### SUPPLIED DATA ###

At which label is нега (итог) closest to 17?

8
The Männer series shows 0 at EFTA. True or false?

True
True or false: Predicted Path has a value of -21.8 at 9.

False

###
### SUPPLIED DATA ###

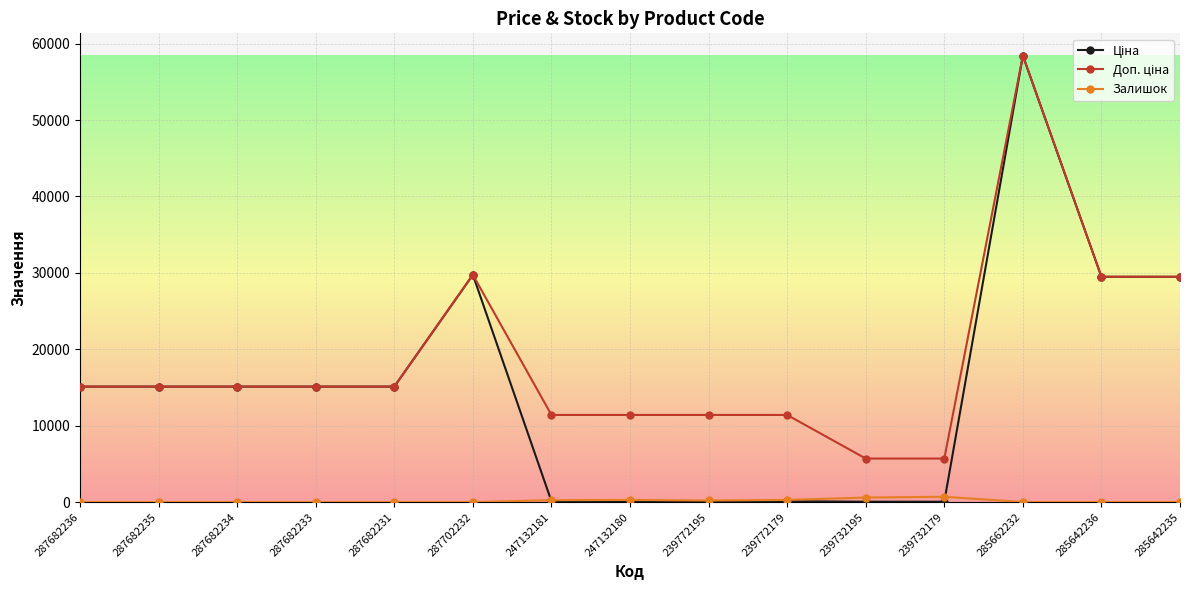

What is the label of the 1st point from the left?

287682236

###

## WHAT IS EXPECTED
In everything from the line containing "At which label is нега (итог) closest to 17?" down to the line containing "True or false: Predicted", rename "series" to "line" and write those lines out again with nothing else changed.

## RESULT BELOW
At which label is нега (итог) closest to 17?

8
The Männer line shows 0 at EFTA. True or false?

True
True or false: Predicted Path has a value of -21.8 at 9.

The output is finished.